Wednesday, November 15, 2006

More on Advertising

From: http://en.wikipedia.org/wiki/Advertising (check for more details)

Whereas marketing aims to identify markets that will purchase a product (business) or support an idea and then facilitate that purchase, advertising is the paid communication by which information about the product or idea is transmitted to potential consumers.

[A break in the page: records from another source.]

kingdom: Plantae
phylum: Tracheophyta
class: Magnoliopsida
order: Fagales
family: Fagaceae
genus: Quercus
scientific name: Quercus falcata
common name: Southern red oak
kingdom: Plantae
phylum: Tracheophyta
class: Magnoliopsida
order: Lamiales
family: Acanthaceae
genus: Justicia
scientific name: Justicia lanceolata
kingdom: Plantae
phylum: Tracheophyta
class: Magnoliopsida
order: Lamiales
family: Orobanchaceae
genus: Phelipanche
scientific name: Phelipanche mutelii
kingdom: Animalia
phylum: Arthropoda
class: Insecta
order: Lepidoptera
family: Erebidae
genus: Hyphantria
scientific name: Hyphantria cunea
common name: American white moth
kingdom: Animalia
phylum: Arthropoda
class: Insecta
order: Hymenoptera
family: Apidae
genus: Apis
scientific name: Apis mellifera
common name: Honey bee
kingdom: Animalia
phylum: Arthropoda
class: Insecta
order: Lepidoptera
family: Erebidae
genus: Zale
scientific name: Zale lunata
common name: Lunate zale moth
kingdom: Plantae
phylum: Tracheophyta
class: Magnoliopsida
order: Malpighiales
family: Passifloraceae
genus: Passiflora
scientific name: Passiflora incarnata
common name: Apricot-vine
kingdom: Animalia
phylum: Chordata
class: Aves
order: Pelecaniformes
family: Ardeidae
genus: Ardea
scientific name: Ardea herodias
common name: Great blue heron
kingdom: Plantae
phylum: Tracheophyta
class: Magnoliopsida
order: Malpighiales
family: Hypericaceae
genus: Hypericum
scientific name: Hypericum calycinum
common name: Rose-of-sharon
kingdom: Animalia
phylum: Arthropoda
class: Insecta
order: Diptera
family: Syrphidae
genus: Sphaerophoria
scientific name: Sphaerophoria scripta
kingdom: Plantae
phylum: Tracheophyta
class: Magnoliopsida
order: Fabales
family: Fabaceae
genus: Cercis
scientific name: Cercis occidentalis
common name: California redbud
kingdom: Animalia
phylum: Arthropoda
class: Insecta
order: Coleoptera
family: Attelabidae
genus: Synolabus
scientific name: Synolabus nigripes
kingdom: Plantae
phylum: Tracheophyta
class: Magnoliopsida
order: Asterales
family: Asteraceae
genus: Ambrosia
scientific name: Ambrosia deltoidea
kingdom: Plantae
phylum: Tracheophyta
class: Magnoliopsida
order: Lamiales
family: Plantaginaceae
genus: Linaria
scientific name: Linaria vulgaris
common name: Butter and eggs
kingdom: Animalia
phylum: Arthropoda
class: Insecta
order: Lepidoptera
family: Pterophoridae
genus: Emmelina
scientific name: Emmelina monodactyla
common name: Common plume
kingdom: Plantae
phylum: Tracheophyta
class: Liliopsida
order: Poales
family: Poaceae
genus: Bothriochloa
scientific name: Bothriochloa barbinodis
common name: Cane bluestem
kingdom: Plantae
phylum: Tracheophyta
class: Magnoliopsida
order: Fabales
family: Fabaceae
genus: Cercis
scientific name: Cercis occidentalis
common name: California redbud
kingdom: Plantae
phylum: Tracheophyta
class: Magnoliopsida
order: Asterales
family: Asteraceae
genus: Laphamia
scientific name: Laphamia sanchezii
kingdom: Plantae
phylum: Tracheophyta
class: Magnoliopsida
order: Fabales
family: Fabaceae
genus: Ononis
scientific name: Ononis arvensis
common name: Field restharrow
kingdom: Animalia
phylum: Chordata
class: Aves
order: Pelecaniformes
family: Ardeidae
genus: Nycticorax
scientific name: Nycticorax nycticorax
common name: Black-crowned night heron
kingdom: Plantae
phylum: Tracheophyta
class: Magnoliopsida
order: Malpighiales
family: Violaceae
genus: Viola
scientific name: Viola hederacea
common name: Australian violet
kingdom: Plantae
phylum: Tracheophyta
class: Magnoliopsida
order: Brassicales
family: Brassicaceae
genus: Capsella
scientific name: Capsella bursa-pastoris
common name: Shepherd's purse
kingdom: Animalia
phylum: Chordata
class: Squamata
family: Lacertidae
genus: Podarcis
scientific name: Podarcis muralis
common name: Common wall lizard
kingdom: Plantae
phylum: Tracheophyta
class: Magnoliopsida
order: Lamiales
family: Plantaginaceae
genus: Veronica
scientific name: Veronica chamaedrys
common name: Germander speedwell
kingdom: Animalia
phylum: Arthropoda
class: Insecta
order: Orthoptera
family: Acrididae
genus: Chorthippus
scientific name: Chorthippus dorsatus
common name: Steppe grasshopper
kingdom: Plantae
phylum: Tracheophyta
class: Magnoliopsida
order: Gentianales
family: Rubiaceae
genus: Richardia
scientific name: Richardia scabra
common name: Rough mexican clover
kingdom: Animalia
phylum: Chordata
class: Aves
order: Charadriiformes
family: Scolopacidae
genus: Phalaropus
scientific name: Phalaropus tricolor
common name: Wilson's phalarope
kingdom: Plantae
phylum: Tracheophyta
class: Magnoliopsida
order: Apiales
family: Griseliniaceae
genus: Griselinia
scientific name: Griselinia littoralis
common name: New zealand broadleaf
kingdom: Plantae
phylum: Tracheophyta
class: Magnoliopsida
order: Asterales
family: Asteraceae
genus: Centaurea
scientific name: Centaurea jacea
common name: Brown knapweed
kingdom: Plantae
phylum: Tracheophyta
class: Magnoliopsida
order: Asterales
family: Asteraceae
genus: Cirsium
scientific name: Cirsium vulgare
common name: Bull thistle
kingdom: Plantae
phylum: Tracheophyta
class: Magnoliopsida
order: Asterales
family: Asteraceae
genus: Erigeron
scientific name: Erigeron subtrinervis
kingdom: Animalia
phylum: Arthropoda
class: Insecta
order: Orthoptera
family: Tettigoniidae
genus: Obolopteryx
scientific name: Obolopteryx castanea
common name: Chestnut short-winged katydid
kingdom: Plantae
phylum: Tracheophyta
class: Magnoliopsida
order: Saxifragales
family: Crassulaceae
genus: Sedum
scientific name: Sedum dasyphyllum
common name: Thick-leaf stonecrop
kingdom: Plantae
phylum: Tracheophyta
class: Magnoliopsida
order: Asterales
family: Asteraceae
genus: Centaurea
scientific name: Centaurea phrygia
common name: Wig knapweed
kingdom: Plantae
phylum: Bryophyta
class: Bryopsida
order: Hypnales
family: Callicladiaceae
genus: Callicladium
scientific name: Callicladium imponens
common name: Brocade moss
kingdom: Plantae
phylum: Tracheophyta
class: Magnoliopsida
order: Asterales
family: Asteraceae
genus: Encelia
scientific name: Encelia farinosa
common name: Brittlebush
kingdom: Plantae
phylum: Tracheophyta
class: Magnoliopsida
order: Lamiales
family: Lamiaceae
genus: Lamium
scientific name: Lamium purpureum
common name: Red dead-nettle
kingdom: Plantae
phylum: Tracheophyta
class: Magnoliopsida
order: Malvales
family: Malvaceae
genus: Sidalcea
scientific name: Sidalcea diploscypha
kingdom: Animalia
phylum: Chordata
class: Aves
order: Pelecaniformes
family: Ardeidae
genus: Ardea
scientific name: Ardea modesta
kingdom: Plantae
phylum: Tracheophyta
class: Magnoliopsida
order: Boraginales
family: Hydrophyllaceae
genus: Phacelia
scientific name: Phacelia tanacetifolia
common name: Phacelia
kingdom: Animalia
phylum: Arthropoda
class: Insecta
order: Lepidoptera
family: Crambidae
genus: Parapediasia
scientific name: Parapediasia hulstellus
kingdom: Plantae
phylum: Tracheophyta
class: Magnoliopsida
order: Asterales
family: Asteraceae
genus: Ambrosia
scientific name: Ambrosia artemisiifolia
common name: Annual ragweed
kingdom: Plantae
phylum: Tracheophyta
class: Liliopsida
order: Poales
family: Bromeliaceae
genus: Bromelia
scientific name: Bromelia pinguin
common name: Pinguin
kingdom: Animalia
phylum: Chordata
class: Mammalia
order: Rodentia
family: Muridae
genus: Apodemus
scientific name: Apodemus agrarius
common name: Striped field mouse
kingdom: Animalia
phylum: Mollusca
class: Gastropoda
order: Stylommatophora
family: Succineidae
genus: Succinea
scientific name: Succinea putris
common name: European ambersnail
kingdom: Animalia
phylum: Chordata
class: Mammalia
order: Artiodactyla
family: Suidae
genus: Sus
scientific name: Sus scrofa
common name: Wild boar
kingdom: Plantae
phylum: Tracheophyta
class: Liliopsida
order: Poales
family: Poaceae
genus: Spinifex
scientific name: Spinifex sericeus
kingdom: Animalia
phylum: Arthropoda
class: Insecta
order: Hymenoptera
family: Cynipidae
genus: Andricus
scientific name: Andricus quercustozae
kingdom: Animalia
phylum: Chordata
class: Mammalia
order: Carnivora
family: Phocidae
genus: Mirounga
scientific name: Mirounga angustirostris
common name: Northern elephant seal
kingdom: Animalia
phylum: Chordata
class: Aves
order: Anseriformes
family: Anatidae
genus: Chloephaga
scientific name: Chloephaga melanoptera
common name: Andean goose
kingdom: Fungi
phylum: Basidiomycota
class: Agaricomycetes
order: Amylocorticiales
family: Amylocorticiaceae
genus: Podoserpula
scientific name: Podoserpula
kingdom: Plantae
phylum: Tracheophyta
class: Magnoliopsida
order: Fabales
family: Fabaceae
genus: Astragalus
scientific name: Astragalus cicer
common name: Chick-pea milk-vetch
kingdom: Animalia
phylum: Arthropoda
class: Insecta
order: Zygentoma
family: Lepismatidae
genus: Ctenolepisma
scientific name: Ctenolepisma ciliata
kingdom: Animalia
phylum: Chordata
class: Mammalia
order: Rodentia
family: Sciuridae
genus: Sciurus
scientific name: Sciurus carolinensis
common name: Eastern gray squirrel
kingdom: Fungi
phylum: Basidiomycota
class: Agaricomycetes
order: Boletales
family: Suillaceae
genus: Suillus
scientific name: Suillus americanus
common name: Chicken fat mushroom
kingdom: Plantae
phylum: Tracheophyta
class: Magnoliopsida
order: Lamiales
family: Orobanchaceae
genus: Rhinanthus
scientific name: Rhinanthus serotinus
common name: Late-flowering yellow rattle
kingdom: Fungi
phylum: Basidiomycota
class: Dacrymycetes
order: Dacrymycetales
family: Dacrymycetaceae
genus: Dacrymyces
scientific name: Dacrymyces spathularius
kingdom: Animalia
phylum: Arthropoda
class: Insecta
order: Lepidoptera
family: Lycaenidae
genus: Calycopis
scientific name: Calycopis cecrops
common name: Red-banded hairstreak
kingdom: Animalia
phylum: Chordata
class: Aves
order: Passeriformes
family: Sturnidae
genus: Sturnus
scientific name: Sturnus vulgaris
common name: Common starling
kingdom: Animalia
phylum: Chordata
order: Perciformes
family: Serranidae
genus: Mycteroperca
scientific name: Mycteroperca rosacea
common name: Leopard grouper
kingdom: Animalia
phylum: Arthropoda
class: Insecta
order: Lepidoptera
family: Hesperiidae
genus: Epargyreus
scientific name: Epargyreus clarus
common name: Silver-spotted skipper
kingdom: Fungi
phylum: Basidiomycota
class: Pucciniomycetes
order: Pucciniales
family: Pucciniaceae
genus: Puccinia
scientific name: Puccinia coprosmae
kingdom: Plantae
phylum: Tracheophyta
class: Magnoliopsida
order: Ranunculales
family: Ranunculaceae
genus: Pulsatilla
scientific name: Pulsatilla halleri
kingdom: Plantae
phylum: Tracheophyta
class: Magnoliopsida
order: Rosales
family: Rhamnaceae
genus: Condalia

In general, advertising is used to convey availability of a "product" (which can be a physical product, a service, or an idea) and to provide information regarding the product. This can stimulate demand for the product, one of the main objectives of advertising. More specifically, there are three generic objectives of advertisements : communicate information about a particular product, service, or brand (including announcing the existence of the product, where to purchase it, and how to use it), persuade people to buy the product, and keep the organization in the public eye (called institutional advertising). Most advertising blends elements of all three objectives. Typically new products are supported with informative and persuasive ads, while mature products use institutional and persuasive ads (sometimes called reminder ads).

Advertising frequently uses persuasive appeals, both logical and emotional (that is, it is a form of propaganda), sometimes even to the exclusion of any product information. More specific objectives include increases in short or long term sales, market share, awareness, product trial, mind share, brand name recall, product use information, positioning or repositioning, and organizational image improvement.

Examples of the ideas, informative or otherwise, that advertising tries to communicate are product details, benefits and brand information. Advertising usually seeks to find a unique selling proposition (USP) of any product and communicate that to the user. This may take the form of a unique product feature or a perceived benefit. In the face of increased competition within the market due to growing numbers of substitutes there is more branding occurring in advertising. This branding attributes a certain personality or reputation to a brand, termed brand equity, which is distinctive from its competition. Generally, brand equity is a measure of the volume and homogeneity of, as well as positive and negative characteristics of, individual and cultural ideas associated with the product.

Effective advertising will stimulate demand for a product and build brand equity and brand franchise. When enough brand equity is created that the brand has the ability to draw buyers (even without further advertising), it is said to have brand franchise. The ultimate brand franchise is when the brand is so prevalent in people's mind (called mind share), that it is used to describe the whole category of products. This phenomena is sometimes known as "hyperbranding." Kleenex, for example, can distinguish itself as a type of tissue or a label for a category of products. That is, it is frequently used as a generic term. One of the most successful firms to have achieved a dominant brand franchise is Hoover, whose name was for a very long time synonymous with vacuum cleaner (and Dyson has subsequently managed to achieve similar status, having moved into the Hoover market with a more sophisticated model of vacuum cleaner). The strength of a brand franchise can be established to a greater or lesser degrees in various markets. In Texas, for example, it is common to hear people refer to any soft drink as a Coke, regardless of whether it is actually produced by Coca-Cola or not (more accurate terms would be 'cola' or 'soda').

A legal risk of the dominant brand franchise is that the name can become so widely accepted that it becomes a generic term, and loses trademark protection. Examples include "escalator", "aspirin" and "mimeograph".